### Yapılacak görevler
A. Kayıtlarda "If the reference" ifadesini içeren satırdan "The white meal tray is" ifadesini içeren satıra kadar, bu satır da dahil olmak üzere, satırları boş olanları atlayarak "Sıra" ve "Satır" sütunlu bir Markdown tablosu olarak verin.
B. Lütfen itirazın iptaline ilişkin mahkeme kararını kaldığı yerden devam ettirin.
***** Alıştırma metni
Emsal Mahkeme Kararı Bakırköy 7. Asliye Ticaret Mahkemesi 2019/740 E. 2021/466 K. 14.04.2021 T.

Görüntülediğiniz mahkeme kararı henüz kesinleşmemiştir. Yararlı olması amacıyla eklenmiştir.

T.C. BAKIRKÖY 7. ASLİYE TİCARET MAHKEMESİ

ESAS NO : 2019/740 Esas
KARAR NO : 2021/466

DAVA : İtirazın İptali (Ticari Nitelikteki Hizmet Sözleşmesinden Kaynaklanan)
DAVA TARİHİ : 04/10/2019
KARAR TARİHİ : 14/04/2021
GEREKÇELİ KARARIN
YAZILDIĞI TARİH : 03/05/2021
Mahkememizde görülmekte olan davanın yapılan açık yargılaması sonunda,
GEREĞİ DÜŞÜNÜLDÜ:
Davacı vekili dilekçesinde özetle; müvekkili şirketin davalı şirkete yedek parça ve servis hizmeti verdiğini, verilen bu hizmetlere istinaden fatura düzenlendiğini, davalının fatura bedelini ödemediğini, alacağının tahsili amacıyla davalı tarafa karşı Çatalca İcra Müdürlüğü’nün ….. esas sayılı dosyasıyla icra takibi başlatıldığını, davalı-borçlunun dosya borcuna itirazı üzerine takibin durduğunu belirterek itirazın iptaline, takibin devamına davalının %20 icra inkâr tazminatına mahkûm edilmesine karar verilmesini talep ve dava etmiştir.
Davalı vekili cevap dilekçesinde özetle; müvekkili şirketin, davacı tarafa herhangi bir borcunun bulunmadığını, borcun ödenmesine ilişkin olarak davacı tarafça müvekkili şirkete herhangi bir ihtarnamenin gönderilmediğini ve bu nedenle davacının faiz talebininde haksız olduğunu belirterek davanın reddini istemiştir.
Dava, davacının, faturaya dayalı bakiye cari hesap alacağının tahsili için davalı aleyhine giriştiği icra takibine vâki itirazın İİK’nun 67.maddesi gereğince iptali ile takibin devamına ve icra inkâr tazminatı istemine ilişkindir.
**********
***** Verilen kayıtlar
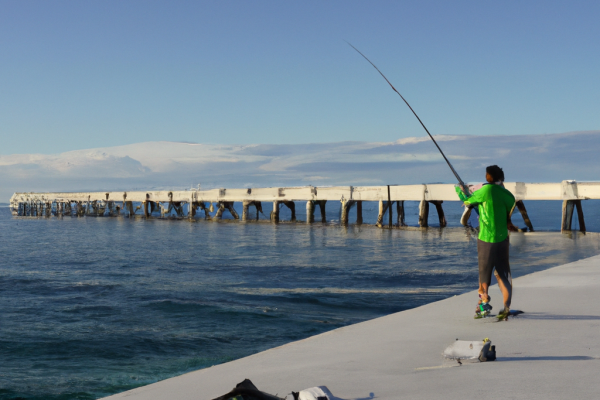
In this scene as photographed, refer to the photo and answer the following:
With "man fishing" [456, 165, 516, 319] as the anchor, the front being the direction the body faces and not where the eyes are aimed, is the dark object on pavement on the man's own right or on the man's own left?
on the man's own left

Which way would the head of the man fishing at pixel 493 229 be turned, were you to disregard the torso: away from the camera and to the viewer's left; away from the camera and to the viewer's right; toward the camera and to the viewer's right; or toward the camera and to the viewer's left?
away from the camera and to the viewer's left

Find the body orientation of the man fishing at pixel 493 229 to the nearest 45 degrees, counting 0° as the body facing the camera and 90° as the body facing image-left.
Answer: approximately 135°
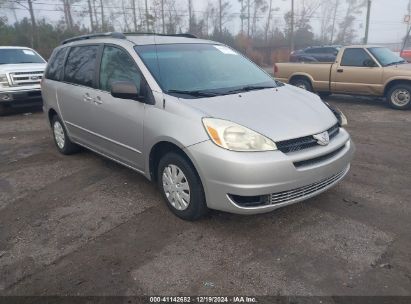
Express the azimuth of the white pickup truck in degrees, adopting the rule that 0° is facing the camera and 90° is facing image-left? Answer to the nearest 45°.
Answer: approximately 315°

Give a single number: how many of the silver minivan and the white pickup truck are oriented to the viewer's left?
0

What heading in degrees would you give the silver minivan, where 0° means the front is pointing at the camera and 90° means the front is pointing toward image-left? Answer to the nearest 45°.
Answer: approximately 315°

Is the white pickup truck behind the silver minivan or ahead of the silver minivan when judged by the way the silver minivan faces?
behind

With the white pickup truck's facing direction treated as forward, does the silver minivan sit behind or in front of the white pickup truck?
in front
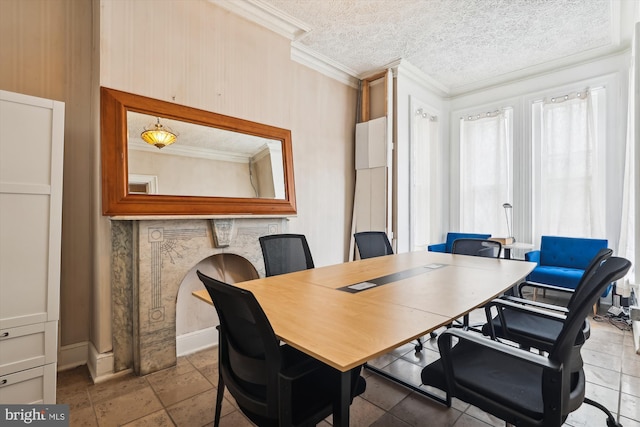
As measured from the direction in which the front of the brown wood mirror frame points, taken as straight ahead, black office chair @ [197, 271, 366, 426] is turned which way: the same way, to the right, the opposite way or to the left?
to the left

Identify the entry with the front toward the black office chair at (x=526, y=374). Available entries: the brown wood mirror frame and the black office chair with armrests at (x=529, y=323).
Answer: the brown wood mirror frame

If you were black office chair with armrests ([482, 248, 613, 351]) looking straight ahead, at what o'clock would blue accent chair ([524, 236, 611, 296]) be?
The blue accent chair is roughly at 3 o'clock from the black office chair with armrests.

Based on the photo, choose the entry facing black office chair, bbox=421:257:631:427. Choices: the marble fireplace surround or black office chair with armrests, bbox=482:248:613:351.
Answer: the marble fireplace surround

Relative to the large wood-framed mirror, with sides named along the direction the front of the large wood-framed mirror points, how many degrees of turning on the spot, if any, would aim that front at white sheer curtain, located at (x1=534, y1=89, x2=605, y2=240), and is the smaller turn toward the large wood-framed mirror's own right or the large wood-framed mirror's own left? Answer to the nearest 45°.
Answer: approximately 45° to the large wood-framed mirror's own left

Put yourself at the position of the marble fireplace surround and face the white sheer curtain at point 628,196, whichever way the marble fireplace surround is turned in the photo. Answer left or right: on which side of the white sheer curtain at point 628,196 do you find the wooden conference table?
right

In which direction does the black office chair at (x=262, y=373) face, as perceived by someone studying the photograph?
facing away from the viewer and to the right of the viewer

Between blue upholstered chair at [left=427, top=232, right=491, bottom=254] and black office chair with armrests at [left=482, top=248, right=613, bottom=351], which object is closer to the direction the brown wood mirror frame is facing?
the black office chair with armrests

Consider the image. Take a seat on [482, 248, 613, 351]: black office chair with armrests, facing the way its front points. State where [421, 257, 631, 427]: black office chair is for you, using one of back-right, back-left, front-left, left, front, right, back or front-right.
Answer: left

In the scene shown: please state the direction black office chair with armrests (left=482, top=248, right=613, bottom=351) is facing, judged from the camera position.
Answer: facing to the left of the viewer

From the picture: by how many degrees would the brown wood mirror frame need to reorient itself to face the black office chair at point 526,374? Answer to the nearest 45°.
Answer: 0° — it already faces it

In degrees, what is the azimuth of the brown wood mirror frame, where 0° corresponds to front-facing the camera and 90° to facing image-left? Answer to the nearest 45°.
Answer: approximately 315°
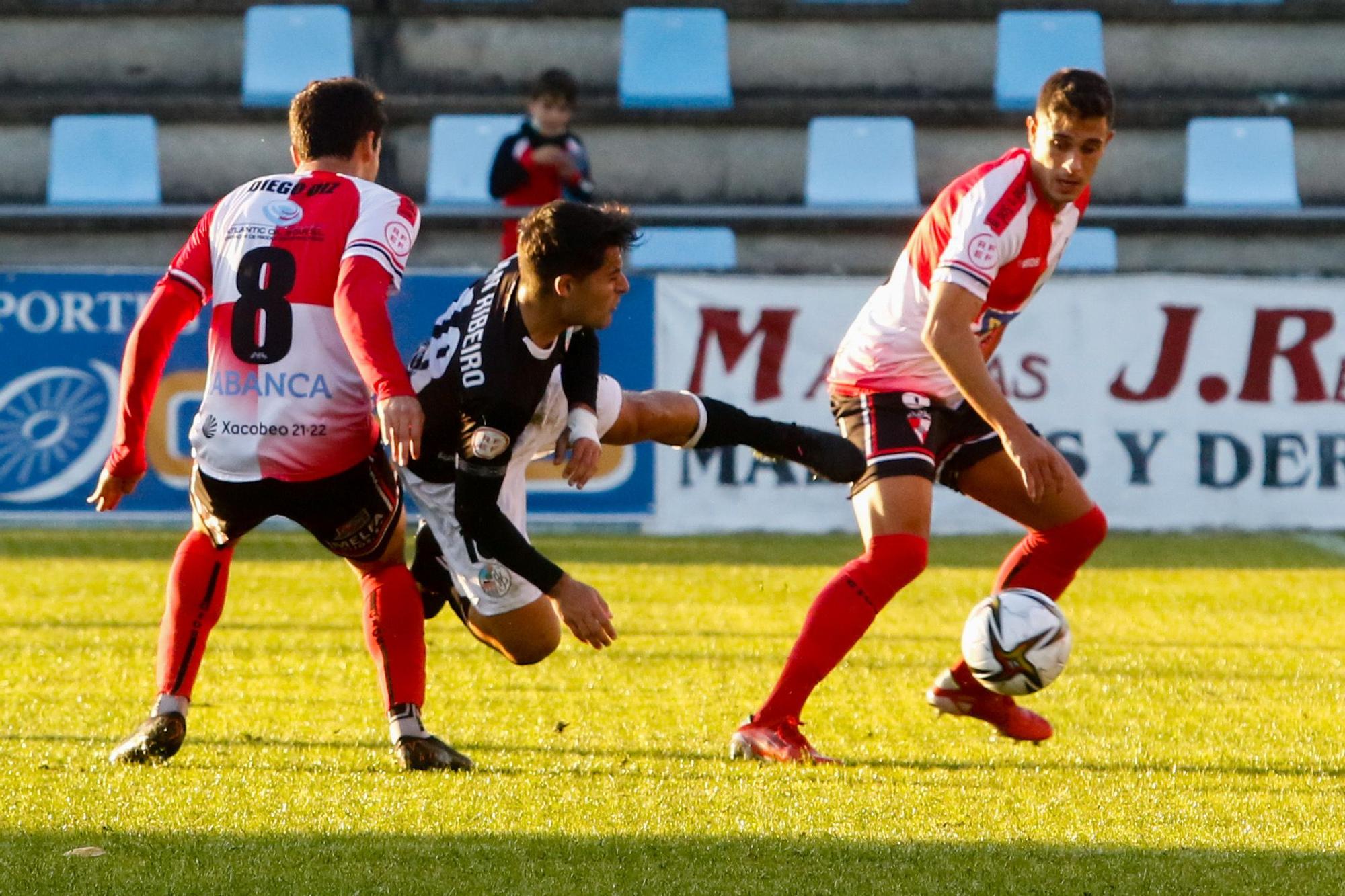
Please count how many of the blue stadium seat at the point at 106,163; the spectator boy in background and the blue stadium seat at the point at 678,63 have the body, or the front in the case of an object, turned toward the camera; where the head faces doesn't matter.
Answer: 3

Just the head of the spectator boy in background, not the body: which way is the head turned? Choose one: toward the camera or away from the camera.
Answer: toward the camera

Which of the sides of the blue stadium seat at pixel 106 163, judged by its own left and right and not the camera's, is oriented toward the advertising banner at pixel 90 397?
front

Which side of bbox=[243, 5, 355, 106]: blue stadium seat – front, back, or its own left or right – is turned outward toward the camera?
front

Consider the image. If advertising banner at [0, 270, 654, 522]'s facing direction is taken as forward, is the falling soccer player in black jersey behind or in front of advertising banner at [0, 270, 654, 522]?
in front

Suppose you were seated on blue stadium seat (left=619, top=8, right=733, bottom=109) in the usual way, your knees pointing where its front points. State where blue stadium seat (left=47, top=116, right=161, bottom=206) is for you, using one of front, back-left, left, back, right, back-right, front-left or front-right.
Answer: right

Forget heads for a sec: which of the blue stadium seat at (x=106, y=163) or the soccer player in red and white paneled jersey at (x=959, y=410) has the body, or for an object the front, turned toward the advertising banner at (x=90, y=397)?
the blue stadium seat

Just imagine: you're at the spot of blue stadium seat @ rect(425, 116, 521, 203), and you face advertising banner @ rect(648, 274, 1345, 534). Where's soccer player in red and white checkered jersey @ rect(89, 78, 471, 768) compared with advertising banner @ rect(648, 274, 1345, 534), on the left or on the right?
right

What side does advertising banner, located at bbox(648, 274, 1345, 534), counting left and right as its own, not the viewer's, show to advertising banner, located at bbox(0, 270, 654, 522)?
right

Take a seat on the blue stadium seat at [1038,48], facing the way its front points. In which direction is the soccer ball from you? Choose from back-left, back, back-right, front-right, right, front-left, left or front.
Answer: front

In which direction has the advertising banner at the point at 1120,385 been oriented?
toward the camera

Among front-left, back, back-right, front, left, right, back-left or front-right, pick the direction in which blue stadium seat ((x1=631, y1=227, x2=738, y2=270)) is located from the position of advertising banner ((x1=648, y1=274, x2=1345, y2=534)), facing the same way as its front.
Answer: back-right

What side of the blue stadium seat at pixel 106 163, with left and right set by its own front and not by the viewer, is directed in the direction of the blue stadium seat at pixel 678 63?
left

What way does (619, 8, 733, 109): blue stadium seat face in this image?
toward the camera

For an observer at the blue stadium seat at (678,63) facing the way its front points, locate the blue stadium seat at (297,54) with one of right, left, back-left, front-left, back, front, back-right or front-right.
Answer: right

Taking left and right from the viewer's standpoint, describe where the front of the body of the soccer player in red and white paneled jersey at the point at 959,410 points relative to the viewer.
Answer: facing the viewer and to the right of the viewer

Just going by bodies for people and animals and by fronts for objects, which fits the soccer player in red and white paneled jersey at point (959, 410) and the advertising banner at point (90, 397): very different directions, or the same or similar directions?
same or similar directions

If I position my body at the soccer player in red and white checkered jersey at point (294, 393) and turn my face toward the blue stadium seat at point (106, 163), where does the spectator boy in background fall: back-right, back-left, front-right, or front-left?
front-right

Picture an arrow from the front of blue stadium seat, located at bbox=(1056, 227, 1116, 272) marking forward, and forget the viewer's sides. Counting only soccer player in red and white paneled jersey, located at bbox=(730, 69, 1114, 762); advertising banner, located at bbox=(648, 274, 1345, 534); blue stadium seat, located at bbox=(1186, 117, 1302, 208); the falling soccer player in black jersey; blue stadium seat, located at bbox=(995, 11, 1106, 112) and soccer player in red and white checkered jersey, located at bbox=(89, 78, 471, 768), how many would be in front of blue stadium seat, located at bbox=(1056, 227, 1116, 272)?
4

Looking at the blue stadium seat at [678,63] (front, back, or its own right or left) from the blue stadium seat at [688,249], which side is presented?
front

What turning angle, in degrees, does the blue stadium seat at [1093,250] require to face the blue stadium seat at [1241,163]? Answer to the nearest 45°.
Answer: approximately 135° to its left
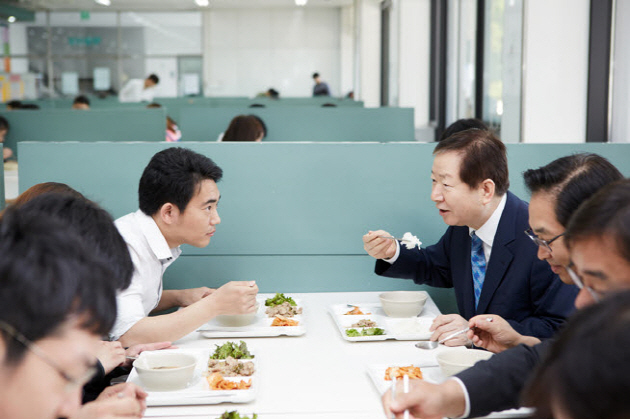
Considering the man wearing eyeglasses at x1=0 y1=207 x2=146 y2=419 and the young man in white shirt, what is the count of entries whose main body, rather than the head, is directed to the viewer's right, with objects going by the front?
2

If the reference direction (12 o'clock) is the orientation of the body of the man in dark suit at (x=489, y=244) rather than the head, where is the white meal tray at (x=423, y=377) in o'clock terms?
The white meal tray is roughly at 11 o'clock from the man in dark suit.

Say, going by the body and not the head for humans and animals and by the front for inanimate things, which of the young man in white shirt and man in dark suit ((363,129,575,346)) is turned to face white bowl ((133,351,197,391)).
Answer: the man in dark suit

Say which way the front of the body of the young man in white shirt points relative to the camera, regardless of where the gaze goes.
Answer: to the viewer's right

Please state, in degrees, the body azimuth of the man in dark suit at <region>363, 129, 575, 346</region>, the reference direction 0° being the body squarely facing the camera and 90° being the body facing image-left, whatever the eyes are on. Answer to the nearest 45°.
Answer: approximately 45°

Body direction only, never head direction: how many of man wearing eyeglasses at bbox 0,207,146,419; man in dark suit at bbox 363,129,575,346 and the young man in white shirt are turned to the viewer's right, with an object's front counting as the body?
2

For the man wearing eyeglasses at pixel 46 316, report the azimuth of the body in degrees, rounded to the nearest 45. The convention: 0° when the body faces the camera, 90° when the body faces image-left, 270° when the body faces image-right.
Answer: approximately 270°

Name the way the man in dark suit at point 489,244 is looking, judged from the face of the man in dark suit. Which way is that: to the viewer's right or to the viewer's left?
to the viewer's left

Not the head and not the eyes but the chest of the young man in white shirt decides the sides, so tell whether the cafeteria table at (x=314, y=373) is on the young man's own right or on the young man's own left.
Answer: on the young man's own right
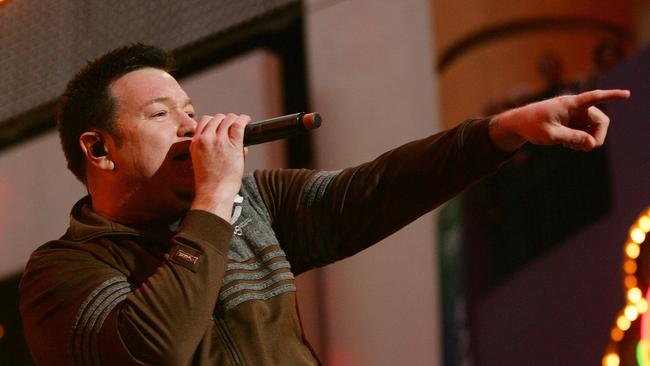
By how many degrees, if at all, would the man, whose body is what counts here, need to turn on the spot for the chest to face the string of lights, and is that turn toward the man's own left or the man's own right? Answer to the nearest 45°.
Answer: approximately 90° to the man's own left

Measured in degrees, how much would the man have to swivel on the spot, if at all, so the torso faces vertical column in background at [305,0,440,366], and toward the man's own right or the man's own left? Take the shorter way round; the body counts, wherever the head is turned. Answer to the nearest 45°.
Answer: approximately 135° to the man's own left

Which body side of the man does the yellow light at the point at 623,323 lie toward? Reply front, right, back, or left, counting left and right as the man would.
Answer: left

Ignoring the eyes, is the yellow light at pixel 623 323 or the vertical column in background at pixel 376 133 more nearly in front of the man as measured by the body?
the yellow light

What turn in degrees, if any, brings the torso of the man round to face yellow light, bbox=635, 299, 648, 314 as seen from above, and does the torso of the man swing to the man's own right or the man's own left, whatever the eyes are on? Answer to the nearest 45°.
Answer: approximately 90° to the man's own left

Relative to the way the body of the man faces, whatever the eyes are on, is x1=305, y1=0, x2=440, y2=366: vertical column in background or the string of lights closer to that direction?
the string of lights

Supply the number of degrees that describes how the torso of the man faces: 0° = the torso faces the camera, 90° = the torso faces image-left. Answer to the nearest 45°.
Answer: approximately 315°

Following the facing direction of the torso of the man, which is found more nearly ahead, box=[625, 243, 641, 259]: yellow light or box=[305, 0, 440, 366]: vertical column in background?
the yellow light

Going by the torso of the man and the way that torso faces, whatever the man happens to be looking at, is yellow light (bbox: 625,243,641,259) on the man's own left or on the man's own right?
on the man's own left

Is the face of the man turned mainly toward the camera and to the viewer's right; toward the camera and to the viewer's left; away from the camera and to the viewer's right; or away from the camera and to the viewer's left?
toward the camera and to the viewer's right
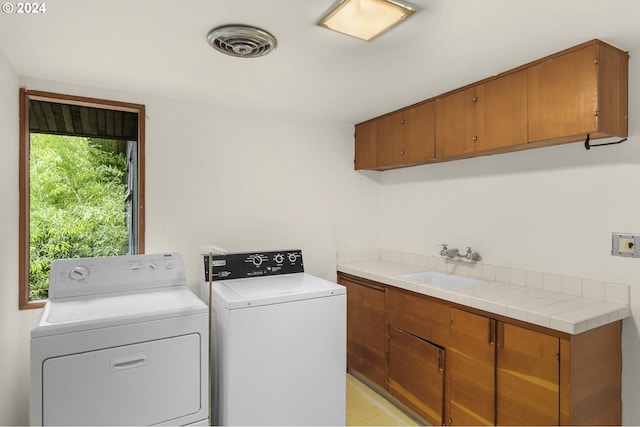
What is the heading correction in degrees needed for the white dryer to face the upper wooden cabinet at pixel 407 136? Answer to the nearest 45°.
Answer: approximately 90° to its left

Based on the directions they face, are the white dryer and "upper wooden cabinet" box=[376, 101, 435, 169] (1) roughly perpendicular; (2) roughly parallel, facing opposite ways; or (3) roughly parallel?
roughly perpendicular

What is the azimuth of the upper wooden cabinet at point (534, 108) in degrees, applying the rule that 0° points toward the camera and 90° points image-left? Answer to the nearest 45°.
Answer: approximately 45°

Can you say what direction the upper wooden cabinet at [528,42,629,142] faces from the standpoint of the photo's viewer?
facing the viewer and to the left of the viewer

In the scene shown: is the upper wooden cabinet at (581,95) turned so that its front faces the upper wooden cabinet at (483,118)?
no

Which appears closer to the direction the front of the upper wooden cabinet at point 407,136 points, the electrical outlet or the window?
the window

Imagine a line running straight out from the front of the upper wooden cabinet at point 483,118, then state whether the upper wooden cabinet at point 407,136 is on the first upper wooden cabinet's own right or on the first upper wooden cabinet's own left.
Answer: on the first upper wooden cabinet's own right

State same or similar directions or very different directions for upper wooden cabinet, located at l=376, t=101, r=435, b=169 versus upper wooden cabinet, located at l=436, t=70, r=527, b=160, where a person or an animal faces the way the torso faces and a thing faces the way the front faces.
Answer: same or similar directions

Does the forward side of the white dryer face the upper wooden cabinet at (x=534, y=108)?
no

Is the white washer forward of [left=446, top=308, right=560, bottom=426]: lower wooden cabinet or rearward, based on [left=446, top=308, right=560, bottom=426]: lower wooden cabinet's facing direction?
forward

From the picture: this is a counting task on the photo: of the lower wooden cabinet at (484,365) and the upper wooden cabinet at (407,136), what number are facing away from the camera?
0

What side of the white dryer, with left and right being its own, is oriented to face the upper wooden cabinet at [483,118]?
left

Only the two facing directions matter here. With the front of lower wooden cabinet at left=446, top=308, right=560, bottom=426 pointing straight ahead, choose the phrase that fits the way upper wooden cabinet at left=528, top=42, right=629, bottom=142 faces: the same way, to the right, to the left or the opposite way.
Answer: the same way

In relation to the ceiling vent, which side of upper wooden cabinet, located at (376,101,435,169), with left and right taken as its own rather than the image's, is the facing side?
front

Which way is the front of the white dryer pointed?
toward the camera

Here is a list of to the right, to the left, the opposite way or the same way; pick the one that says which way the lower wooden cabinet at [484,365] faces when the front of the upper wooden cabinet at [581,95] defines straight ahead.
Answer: the same way

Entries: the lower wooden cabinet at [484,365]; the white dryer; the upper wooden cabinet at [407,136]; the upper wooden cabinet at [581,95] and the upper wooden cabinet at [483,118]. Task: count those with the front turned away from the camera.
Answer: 0

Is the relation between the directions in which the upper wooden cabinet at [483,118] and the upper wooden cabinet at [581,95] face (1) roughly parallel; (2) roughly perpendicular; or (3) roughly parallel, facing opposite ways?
roughly parallel

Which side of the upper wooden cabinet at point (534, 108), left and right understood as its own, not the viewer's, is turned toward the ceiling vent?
front

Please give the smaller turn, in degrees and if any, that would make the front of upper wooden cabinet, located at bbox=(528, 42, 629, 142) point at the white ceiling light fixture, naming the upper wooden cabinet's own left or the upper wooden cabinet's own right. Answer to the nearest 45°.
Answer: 0° — it already faces it

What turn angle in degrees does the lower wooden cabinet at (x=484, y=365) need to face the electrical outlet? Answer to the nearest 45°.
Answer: approximately 135° to its left
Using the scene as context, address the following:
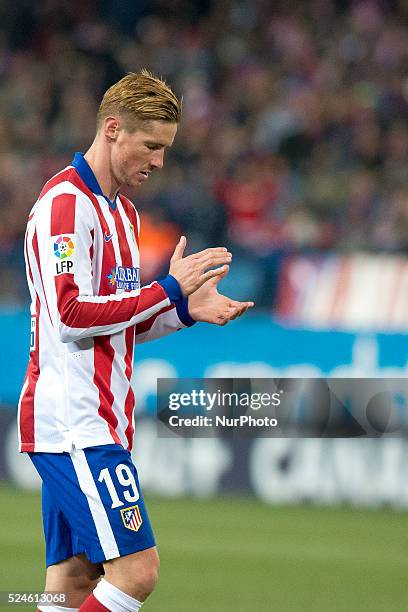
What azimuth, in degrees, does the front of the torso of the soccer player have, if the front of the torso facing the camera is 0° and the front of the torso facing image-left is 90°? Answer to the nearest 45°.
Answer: approximately 270°

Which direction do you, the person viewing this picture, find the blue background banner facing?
facing the viewer

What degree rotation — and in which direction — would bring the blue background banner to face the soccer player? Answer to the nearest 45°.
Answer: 0° — it already faces them

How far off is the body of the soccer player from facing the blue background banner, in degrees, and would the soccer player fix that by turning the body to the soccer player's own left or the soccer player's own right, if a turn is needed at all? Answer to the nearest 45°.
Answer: approximately 90° to the soccer player's own left
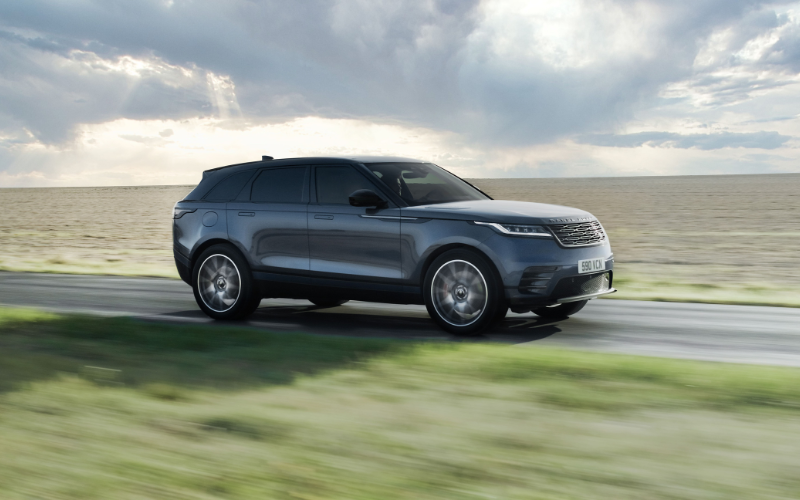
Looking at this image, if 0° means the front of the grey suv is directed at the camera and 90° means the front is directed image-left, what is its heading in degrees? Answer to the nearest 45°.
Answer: approximately 315°
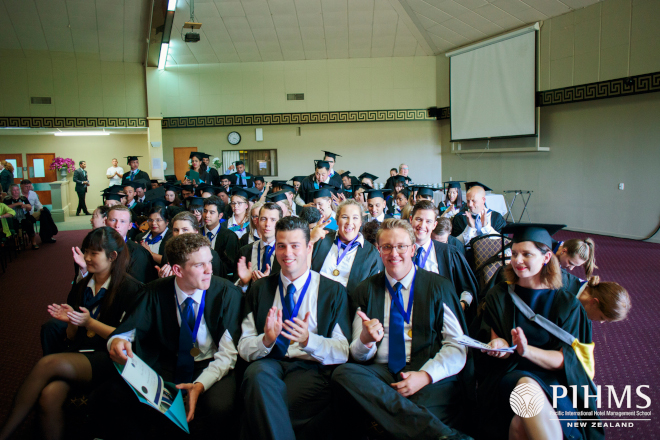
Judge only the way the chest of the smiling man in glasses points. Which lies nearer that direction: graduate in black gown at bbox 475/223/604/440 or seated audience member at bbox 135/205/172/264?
the graduate in black gown

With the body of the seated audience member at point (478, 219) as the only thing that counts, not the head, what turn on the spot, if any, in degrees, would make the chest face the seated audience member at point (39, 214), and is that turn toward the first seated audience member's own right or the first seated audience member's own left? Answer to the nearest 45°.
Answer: approximately 45° to the first seated audience member's own right

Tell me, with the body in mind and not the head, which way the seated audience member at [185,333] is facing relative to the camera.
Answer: toward the camera

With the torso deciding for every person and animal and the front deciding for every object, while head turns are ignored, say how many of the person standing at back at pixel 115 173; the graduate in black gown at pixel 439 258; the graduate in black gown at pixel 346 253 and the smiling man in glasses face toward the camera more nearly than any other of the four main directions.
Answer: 4

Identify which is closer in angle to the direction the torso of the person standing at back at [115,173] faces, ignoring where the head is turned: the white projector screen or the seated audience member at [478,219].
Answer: the seated audience member

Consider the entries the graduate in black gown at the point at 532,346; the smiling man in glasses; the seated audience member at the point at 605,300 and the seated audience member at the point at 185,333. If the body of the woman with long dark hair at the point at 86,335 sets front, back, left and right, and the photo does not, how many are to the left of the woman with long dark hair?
4

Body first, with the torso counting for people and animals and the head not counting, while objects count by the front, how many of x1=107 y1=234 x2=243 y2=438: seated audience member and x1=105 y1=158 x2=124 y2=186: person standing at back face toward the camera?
2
**********
### Yanıtlarınız
A.
| Sıra | Satır |
|---|---|
| 1 | If the reference direction (12 o'clock) is the orientation of the body of the man in dark suit at (x=489, y=244) rather than the head, where is the white meal tray at (x=423, y=377) in o'clock terms? |
| 2 | The white meal tray is roughly at 11 o'clock from the man in dark suit. |

B.
Çatalca İcra Müdürlüğü’nün …… (eski esas Bakırköy…… İcra Müdürlüğü’nün ……) esas sayılı takip dosyası incelendiğinde; davacı şirketin davalı aleyhinde dayanak 19.342,11 TL asıl alacak, 784,55 TL işlemiş faiz olmak üzere toplam 20.126,66 TL ile asıl alacağa takip tarihinden itibaren yasal faizi ile birlikte tahsili için faturaya dayalı olarak ilamsız icra takibine geçildiği, borçluya ödeme emrinin tebliği üzerine borçlunun süresinde, borca itiraz ederek takibin durmasına sebebiyet verdiği, İcra Müdürlüğü’nce takibin durdurulmasına karar verildiği, bu kararın alacaklıya tebliğ edilmediği, davanın yasal bir yıllık süre içerisinde açıldığı anlaşılmıştır.
Tarafların aktif ve pasif dava ehliyetleri denetlenip uyuşmazlık konuları re’sen belirlenerek taraflarca gösterilen deliller toplanmış ve konunun incelenmesinde uzmanlık gerektiren yönler olduğundan bilirkişi incelemesi yaptırılmak suretiyle dava sonuçlandırılmıştır.
Taraflar tacir olup delil olarak ticari defterlere dayanıldığından TTK’nun 83 ilâ 85 ve HMK’nun 222. maddeleri uyarınca tarafların ticari defter ve belgeleri üzerinde konusunda uzman bilirkişi marifetiyle bilirkişi incelemesi yapılmıştır.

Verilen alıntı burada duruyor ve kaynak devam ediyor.